Across the river I pick out the Pillsbury “A” Mill. Completed in 1881, it was the most productive flour mill in the world for 40 years.

My eyes follow the gorgeous curved lines of the 1883 Stone Arch Bridge back to my side of the river to the Washburn “A” Mill, part of a complex dating back to the 1870’s.

I look down to 11th Avenue South which runs in front of our home. It draws my eyes away from the Mississippi and up the road to a Romanesque brick building (pictured at the top of this post) at 212 11th Avenue South. It seems strangely out of place.

May 1899. Dusty mill workers head along 11th Avenue South past stables, workshops and the substantial Romanesque brick building towards the streetcar line at the end of the block. A Minnesota Electric Company cart pulls away. A well-dressed man walks up to the door where he is admitted by an elegant black woman, the owner of the purpose-built brick building.
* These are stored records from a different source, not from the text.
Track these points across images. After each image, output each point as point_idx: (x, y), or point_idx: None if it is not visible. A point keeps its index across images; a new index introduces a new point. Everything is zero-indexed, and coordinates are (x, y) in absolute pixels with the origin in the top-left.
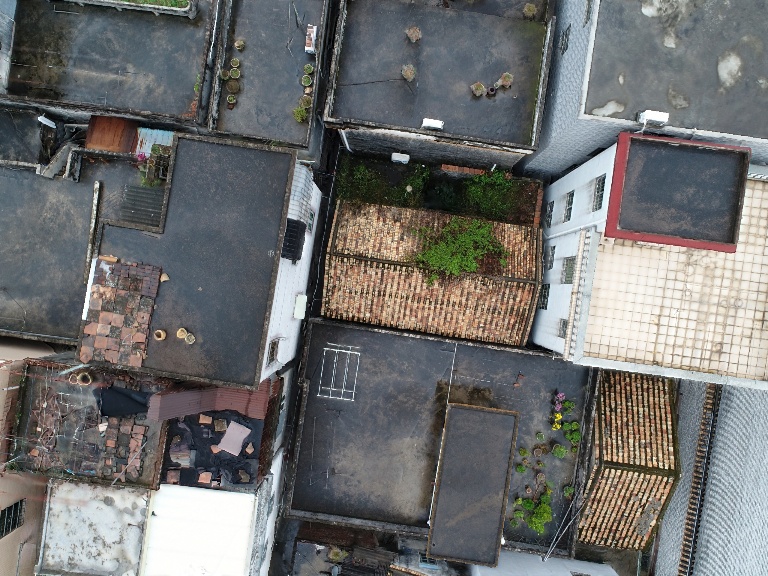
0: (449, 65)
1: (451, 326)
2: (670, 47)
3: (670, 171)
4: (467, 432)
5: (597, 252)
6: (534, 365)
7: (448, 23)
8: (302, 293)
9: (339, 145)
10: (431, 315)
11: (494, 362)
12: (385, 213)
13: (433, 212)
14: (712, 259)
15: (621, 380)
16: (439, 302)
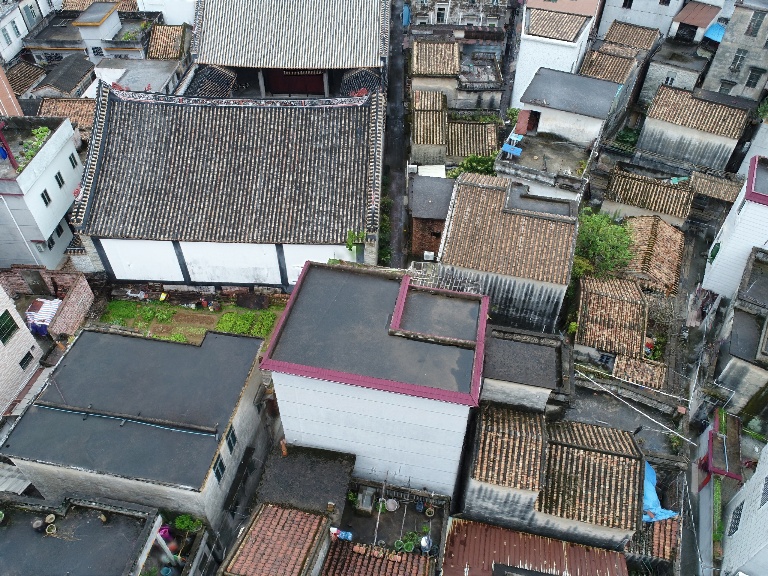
0: None
1: None
2: None
3: None
4: None
5: None
6: None
7: None
8: (54, 7)
9: None
10: None
11: None
12: None
13: None
14: None
15: None
16: None
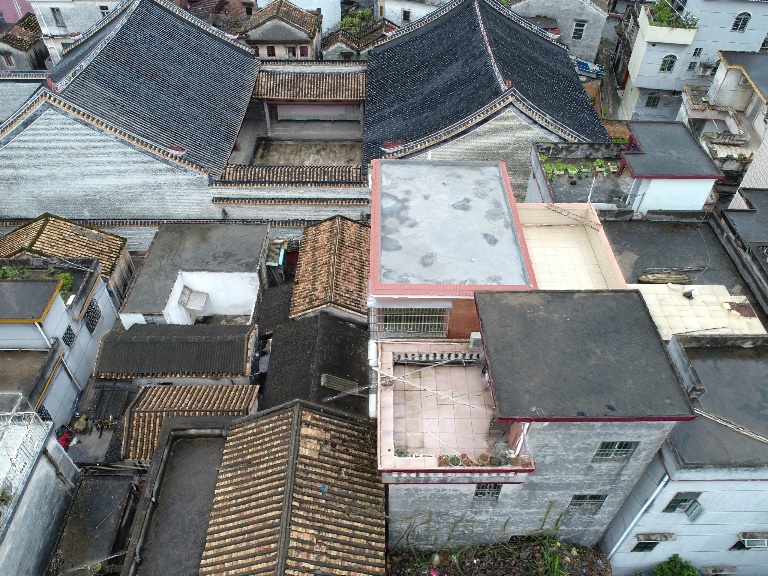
0: None
1: None
2: None
3: None
4: None
5: None
6: None
7: None
8: None
9: None
10: None
11: None
12: None
13: None
14: None
15: None
16: None
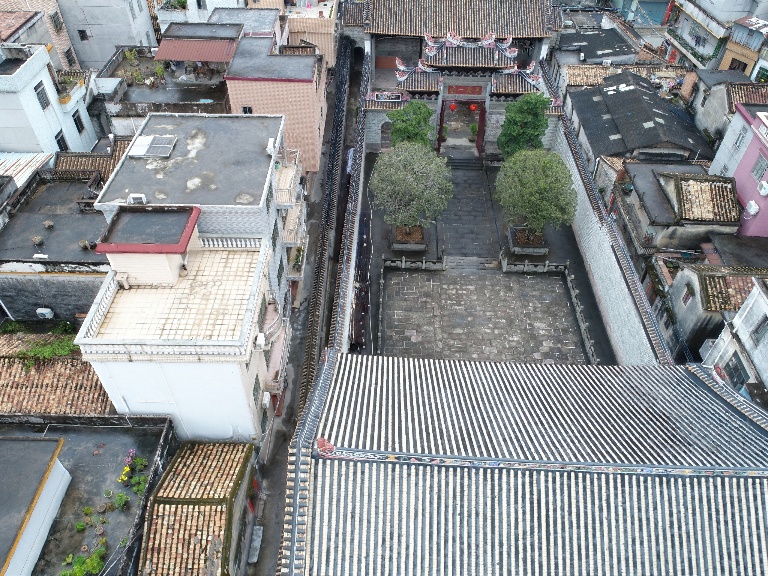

Building inspection log for 212 11th Avenue South, starting 1890.
The year “99” is 1899.
The woman, Ida Dorsey, was operating a successful brothel. Although illegal, Minneapolis building inspection records euphemistically recorded the nature of the business: “Sporting House” and “House of Ill Fame.” The local paper reported Ida’s payments of monthly fines, and would sometimes print the address of the “Sporting House.” She was left alone to conduct her business.

Notes: 

I go past the “Sporting House” nearly every day and was curious about its history. I Googled the address, which brought me to Minneapolis Madams: The Lost History of Prostitution on the Riverfront. Hennepin County Library’s online resources brought me to the Housing Inspection log for the property where I learned about the Sporting House and other legal and illegal businesses in the neighborhood at the end of the nineteenth century. 

The Pillsbury “A” Mill is now artists’ lofts, the Washburn “A” Mill is a museum. Stone Arch Bridge (see Scenes from a Bridge) originally built for rail, now has bicycle and pedestrian paths. The Sporting House is now apartments.